- [INSTRUCTIONS TO FOLLOW]: Filter the listing for lines containing "jogos".
◇ ◇ ◇ ◇ ◇
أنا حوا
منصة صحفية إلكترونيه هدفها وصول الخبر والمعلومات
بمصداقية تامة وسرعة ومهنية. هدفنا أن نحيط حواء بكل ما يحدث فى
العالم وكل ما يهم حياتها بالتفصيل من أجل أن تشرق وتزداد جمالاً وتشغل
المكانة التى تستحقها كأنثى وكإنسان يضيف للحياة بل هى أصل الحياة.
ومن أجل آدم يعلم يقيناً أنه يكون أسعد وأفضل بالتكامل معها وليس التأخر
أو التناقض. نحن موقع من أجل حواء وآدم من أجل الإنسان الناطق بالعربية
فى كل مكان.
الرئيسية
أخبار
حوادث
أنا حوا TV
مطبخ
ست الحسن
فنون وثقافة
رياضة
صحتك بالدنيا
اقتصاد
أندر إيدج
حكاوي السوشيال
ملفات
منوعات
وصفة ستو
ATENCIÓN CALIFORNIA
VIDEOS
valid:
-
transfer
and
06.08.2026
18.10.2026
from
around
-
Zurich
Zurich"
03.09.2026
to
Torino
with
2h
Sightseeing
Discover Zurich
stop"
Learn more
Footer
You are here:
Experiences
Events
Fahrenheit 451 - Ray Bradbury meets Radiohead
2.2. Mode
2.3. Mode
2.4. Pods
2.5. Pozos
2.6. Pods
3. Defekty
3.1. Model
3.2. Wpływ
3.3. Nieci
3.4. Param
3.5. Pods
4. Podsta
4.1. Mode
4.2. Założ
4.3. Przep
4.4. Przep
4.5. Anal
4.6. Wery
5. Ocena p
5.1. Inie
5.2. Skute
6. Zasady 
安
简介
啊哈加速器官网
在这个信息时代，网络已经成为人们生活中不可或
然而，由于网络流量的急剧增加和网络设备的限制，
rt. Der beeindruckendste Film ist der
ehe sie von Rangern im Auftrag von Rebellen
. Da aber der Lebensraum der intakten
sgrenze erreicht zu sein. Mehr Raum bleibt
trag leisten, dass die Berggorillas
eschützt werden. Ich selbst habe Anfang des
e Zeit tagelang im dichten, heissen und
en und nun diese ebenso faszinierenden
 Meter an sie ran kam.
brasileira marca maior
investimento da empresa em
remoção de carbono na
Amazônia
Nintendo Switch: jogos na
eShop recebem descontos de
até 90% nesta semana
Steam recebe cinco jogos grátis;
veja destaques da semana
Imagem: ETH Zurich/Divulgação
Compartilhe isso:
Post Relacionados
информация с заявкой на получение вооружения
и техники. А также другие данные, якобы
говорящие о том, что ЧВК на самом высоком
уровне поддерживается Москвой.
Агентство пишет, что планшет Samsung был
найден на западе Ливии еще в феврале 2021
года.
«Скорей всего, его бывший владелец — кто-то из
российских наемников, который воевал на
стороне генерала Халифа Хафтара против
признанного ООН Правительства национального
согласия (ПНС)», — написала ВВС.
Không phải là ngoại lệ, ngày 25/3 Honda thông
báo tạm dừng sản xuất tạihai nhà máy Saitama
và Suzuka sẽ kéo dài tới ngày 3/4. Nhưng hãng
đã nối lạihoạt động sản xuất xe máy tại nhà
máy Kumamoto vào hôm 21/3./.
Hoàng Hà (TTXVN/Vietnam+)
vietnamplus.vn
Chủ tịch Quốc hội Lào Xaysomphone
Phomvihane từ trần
◇ ◇ ◇ ◇ ◇
- [RESULT FOR THIS EXERCISE]:
Nintendo Switch: jogos na
Steam recebe cinco jogos grátis;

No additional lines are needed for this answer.